Objective: To evaluate the efficacy of a self-regulation (SR) weight reduction intervention on weight, body mass index (BMI), glycosylated hemoglobin (HbA1c) (primary outcomes), exercise, nutrition and quality of life (secondary outcomes).
Methods: A pilot intervention (n=53) based on SR-principles consisted of a motivational interview, group sessions and a workbook and was evaluated against standard care with (n=38) and without a self-help manual (n=38). Subjects were overweight (BMI>27) patients with type 2 diabetes (52% female) from a Dutch hospital (mean age 58.14, S.D.=8.86).

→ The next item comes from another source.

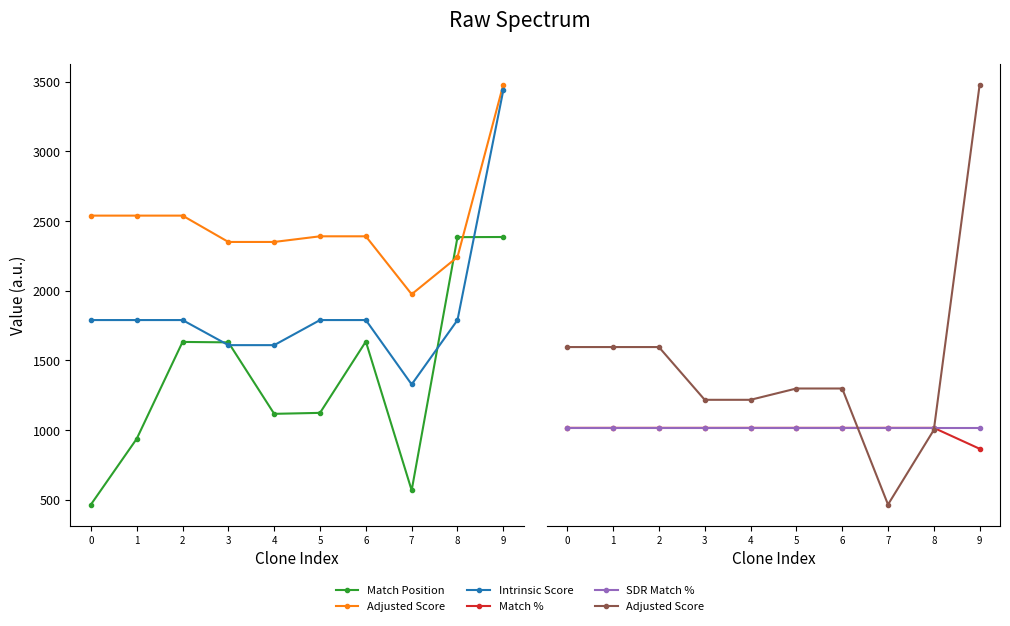

Is the value of Intrinsic Score at 2 greater than the value of Match % at 2?

No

Results: No differences in the outcomes were found between the intervention and control groups at 3 (T2) or 6 (T3) months. However, results at T2 and T3 revealed that patients with higher SR-skills scores had lower HbA1c levels than patients with lower scores.
Conclusion: The SR-intervention did not significantly influence the outcomes. This apparent lack of effect might, however, partly be due to high attrition rates in all treatment groups. SR-skills were positively related to changes in HbA1c-levels.
Practice implications: Improving SR-skills of overweight diabetes type 2 patients may improve their glycemic control. Patients who are 'external regulators' may however profit more from directive than from SR-interventions.